While Rose combs the town for her now-lost daughter through streets raining with ash, burned out buildings, and catacomb like cages, Silent Hill throws us a number of super-creepy town inhabitants. Burning, screaming charcoal-babies, pulsating no-armed things that spit out acid, barbed-wired freaks, flesh eating beetle bugs, and a giant, pyramid headed monster with the biggest sword I've ever seen.

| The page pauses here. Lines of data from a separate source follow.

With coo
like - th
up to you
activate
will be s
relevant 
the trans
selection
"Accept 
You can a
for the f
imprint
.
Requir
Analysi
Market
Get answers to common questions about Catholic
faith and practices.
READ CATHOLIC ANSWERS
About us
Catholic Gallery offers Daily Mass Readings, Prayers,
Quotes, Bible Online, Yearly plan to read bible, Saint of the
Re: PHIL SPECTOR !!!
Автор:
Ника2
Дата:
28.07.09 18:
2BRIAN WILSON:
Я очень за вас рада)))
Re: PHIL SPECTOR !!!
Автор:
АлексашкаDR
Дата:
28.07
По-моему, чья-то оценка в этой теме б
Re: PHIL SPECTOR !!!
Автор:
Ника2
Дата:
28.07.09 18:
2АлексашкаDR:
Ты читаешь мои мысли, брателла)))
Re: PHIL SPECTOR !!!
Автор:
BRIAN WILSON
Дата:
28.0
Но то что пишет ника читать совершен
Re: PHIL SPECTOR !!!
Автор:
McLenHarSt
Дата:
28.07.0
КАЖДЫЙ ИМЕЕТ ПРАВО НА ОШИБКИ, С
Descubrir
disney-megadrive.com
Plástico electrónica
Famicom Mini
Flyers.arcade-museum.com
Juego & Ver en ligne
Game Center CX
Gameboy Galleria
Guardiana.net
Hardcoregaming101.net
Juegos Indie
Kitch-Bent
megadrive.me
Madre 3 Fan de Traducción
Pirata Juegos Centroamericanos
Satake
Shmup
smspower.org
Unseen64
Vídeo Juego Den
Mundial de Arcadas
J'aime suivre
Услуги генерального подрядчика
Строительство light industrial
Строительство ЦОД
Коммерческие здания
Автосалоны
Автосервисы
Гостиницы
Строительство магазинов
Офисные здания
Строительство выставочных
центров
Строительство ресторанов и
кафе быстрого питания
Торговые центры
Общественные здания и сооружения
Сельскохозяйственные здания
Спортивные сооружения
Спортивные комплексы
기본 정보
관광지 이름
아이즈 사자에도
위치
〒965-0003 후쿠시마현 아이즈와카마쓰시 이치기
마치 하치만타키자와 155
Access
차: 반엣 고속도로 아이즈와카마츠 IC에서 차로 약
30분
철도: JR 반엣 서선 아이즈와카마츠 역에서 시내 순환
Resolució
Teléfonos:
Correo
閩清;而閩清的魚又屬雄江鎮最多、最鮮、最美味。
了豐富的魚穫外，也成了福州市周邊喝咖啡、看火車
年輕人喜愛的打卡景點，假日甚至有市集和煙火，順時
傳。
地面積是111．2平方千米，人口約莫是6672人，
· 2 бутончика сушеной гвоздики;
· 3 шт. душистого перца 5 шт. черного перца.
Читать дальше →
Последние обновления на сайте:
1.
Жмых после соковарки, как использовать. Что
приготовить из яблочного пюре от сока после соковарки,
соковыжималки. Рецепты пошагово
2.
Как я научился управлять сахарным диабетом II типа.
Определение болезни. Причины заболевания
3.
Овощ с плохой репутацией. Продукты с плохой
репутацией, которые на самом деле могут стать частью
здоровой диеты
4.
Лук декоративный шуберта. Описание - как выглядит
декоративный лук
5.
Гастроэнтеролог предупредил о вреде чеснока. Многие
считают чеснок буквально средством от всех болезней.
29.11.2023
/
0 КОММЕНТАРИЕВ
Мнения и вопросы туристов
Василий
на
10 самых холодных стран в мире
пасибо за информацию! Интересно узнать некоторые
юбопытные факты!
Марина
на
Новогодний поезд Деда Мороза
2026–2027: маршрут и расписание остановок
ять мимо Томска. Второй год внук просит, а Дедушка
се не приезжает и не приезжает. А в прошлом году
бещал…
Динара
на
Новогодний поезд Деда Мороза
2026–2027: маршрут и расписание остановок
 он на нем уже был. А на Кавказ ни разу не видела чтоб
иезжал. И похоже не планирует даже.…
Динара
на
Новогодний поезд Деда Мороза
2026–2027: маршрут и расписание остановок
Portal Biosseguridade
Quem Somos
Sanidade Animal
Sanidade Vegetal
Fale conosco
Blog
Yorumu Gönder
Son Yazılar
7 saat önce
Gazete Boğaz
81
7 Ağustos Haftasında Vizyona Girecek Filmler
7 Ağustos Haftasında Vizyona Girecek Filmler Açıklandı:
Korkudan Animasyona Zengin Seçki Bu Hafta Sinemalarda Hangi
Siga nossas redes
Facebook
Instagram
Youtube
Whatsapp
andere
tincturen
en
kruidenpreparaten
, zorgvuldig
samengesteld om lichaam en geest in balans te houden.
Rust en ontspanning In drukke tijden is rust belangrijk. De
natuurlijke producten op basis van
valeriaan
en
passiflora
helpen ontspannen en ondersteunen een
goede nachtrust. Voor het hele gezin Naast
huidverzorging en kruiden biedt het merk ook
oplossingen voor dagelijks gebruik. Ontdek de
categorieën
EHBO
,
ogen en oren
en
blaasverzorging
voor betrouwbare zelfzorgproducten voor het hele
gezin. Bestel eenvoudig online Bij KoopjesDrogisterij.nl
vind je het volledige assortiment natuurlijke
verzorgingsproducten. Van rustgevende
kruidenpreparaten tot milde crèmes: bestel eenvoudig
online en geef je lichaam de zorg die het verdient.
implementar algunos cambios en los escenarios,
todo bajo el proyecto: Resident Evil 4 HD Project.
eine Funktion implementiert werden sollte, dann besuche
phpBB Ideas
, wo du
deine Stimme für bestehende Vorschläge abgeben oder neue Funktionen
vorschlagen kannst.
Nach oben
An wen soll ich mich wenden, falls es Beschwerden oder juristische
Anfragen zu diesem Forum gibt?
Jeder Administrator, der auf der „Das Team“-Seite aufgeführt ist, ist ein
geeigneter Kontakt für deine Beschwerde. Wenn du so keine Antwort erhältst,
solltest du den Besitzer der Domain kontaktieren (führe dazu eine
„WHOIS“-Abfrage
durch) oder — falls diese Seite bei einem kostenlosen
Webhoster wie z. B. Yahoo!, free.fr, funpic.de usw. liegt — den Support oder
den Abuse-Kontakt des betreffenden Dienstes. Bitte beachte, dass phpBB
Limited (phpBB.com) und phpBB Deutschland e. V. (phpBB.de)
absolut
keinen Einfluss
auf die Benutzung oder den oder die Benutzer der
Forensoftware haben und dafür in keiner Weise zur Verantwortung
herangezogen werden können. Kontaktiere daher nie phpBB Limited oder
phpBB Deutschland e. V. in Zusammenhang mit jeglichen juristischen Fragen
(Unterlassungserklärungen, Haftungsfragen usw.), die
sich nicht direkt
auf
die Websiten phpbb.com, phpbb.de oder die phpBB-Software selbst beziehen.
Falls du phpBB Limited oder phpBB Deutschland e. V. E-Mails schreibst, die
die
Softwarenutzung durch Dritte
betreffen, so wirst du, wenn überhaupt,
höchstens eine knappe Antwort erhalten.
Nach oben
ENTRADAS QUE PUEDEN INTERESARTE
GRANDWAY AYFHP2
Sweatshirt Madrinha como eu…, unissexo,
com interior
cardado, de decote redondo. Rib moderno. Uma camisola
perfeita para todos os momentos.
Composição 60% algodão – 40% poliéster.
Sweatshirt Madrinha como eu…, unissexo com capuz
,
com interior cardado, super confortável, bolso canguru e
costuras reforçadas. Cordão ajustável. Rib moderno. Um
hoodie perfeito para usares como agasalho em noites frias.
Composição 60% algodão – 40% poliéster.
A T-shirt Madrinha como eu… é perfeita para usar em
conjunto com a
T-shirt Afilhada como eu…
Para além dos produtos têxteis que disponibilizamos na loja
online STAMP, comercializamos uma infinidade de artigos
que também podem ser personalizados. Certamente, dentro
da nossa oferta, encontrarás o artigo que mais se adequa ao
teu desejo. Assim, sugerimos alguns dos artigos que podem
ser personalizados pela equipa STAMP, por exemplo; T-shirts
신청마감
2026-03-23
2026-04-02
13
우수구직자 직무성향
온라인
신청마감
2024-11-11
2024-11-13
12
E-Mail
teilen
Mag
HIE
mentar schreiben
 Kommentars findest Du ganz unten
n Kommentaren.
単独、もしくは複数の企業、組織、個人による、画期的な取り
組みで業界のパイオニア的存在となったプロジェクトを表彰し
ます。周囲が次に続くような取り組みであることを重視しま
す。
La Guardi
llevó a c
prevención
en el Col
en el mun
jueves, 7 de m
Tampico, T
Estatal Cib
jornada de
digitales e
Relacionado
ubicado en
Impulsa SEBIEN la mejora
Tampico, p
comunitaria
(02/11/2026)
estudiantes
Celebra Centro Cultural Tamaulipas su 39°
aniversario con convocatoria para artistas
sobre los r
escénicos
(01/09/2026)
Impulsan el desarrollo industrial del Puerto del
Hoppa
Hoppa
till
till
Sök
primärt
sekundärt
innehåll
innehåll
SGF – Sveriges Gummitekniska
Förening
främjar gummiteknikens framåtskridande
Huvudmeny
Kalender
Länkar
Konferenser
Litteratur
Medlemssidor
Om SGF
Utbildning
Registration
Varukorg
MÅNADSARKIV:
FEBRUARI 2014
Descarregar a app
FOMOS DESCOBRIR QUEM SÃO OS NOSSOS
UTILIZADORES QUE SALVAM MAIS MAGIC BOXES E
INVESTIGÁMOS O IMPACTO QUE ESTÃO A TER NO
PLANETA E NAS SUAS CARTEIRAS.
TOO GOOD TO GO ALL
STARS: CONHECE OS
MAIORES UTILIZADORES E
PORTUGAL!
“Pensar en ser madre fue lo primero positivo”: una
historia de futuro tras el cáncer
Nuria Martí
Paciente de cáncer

Keep in mind, I don't scare easily, but these guys all made me twitch -- in particular a pack of blinded nurses, all with surgical knives, scalpels, etc., that Rose must tread through carefully because they will kill her instantly if she makes one wrong move. *shiver*

The script does lose momentum a little bit with the whole husband sub-plot (apparently Sean Bean's character was a studio requested write in, because the script had no male characters -- and man, can you TELL it was a last minute addition), and some would argue the steadily built upon religious plot arc is a bit ridiculous, but I have to say: I love me some freaky religious fanatics, especially if they are REALLY freaky (Hello, Alice Krige, I'm looking at you -- nobody plays freaky better), and absolutely deserve to get their comeuppance. I was only wishing that Amanda Plummer had been involved somehow, as she would have fit right in.

And fear not, gore fans. In addition to all the monster-rific creations, there is plenty o'blood to be shed. Lots, and lots, and lots of it - in fact. I was quite happy with what I like to call "the splatter factor" of the special effects. And whoa, those were some impressive special effects -- especially the ones of the non-CGI variety.

All in all, I believe it really did a decent job creating a creepy story with lots of scary gore, and of course, leaving it wide open for a sequel at the end. I found it highly entertaining, and would definitely pick it up on DVD if I found it for around $10. Silent Hill 2, anyone? I just hope there's as much splatter...and maybe some new monsters.

Image from the IMDb (Radha Mitchell as Rose Da Silva).

1 comment:

  1. Thanks for posting this review, Amie. It's been awhile since anyone's reviewed horror for siffblog. Just wanted to mention that I've been wondering about Amanda Plummer, too. I mean, her pop (Christopher) in his *80s* & he gets more work--"Syriana," "Inside Man," etc. Doesn't seem quite right somehow. That said, she did pop up on an episode of "Law & Order: SVU" last season. She was, of course, quite good & quite...odd.